Although any accredited law enforcement agency may investigate the legality of a noncitizen’s presence in the United States, a variety of federal government agencies are tasked with and specifically empowered to enforce immigration law in various forms and settings. These agencies are entities of the executive branch of the U.S. government, operating under the color of federal law. More specifically, they are extensions of the United States Department of Justice (USDOJ). Some of these agencies include: U.S. Citizenship and Immigration Services (USCIS), Immigration and Customs Enforcement (ICE), Customs and Border Protection (CBP), and the Department of Homeland Security (DHS).

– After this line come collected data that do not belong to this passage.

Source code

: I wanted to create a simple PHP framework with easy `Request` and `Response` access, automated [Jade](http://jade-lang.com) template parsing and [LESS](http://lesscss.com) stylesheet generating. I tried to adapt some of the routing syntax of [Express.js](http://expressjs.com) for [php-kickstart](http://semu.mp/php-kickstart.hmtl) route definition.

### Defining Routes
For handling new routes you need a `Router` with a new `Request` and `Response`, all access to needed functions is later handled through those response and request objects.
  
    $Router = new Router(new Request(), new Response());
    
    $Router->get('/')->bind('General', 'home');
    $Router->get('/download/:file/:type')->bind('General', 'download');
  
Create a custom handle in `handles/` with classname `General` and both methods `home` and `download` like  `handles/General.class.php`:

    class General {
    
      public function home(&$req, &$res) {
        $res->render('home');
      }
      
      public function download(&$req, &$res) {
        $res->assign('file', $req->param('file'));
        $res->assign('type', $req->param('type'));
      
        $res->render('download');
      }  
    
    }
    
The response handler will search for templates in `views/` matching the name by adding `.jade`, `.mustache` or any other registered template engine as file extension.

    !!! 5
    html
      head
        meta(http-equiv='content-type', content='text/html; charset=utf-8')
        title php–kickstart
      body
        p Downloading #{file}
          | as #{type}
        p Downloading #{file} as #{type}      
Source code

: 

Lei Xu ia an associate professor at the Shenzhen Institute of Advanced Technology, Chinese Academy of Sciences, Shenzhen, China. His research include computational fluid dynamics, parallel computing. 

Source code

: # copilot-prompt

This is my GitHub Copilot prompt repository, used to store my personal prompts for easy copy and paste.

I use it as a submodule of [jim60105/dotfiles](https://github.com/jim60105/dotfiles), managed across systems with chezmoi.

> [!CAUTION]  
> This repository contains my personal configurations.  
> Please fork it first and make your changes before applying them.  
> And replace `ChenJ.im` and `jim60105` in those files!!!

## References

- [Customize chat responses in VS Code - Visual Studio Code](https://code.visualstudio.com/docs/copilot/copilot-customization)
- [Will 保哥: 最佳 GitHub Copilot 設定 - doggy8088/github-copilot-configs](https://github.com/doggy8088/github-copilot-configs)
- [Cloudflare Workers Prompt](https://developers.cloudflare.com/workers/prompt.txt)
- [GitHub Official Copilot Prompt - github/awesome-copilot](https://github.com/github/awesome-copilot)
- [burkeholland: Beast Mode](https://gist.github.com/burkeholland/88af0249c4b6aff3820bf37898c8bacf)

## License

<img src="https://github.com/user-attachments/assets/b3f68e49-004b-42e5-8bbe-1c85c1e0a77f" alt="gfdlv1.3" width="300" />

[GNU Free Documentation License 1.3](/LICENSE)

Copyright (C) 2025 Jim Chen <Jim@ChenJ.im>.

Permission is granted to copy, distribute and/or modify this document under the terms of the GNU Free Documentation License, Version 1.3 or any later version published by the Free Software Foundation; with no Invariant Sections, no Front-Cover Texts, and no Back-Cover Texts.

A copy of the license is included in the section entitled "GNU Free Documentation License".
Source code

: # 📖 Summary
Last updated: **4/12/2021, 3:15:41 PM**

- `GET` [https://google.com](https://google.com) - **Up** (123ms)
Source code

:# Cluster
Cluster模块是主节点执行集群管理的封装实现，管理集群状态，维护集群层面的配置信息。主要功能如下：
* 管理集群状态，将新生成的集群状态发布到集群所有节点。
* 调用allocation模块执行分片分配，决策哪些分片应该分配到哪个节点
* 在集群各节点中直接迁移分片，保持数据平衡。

The formation of some of these agencies was prompted by the attacks that took place on Sept. 11, 2001, and subsequent anti-terrorism legislation passed in response thereto, such as the Providing Appropriate Tools Required to Intercept and Obstruct Terrorism (PATRIOT) Act of 2001. However, in the wake of concerns relating to individual privacy, some of these actions have been highly controversial and have been revised since their inception.
Refugee Status and Asylum
Upon showing certain risks present in their country of origin, a noncitizen may enter and remain in the United States based on asylum. Such classes of persons are known as refugees and may only be granted such status on a well-founded demonstration of persecution based on race, religion, nationality, membership in a particular social group, or political views. Courts will apply a legal test to ensure that asylum-seekers meet these criteria and may be properly granted entry into the United States. Asylum-seekers must petition the government for a grant of protection within one year of arrival in the United States. Asylum-seekers are also subject to many of the same procedural rules and penalties as other immigration applicants, such as bars to reentry.
Variations of this concept exist such as temporary protected status (TPS), which is generally granted to foreign nationals affected by armed conflict or national disasters in their country of origin. Asylum-seekers originating from countries classified by the United States as harbors of terrorism may face complications in obtaining asylum or even be denied altogether as a result of broad legislative discretion granted to courts based on national security concerns. Recently, controversy has arisen as a result of government proposals to increase immigration scrutiny directed toward specific countries and domestic attempts to repeal immigration protections, such as Deferred Action for Childhood Arrivals (DACA). As global refugee migrations have increased dramatically in recent years, this process has become congested and may take several years to complete in some cases.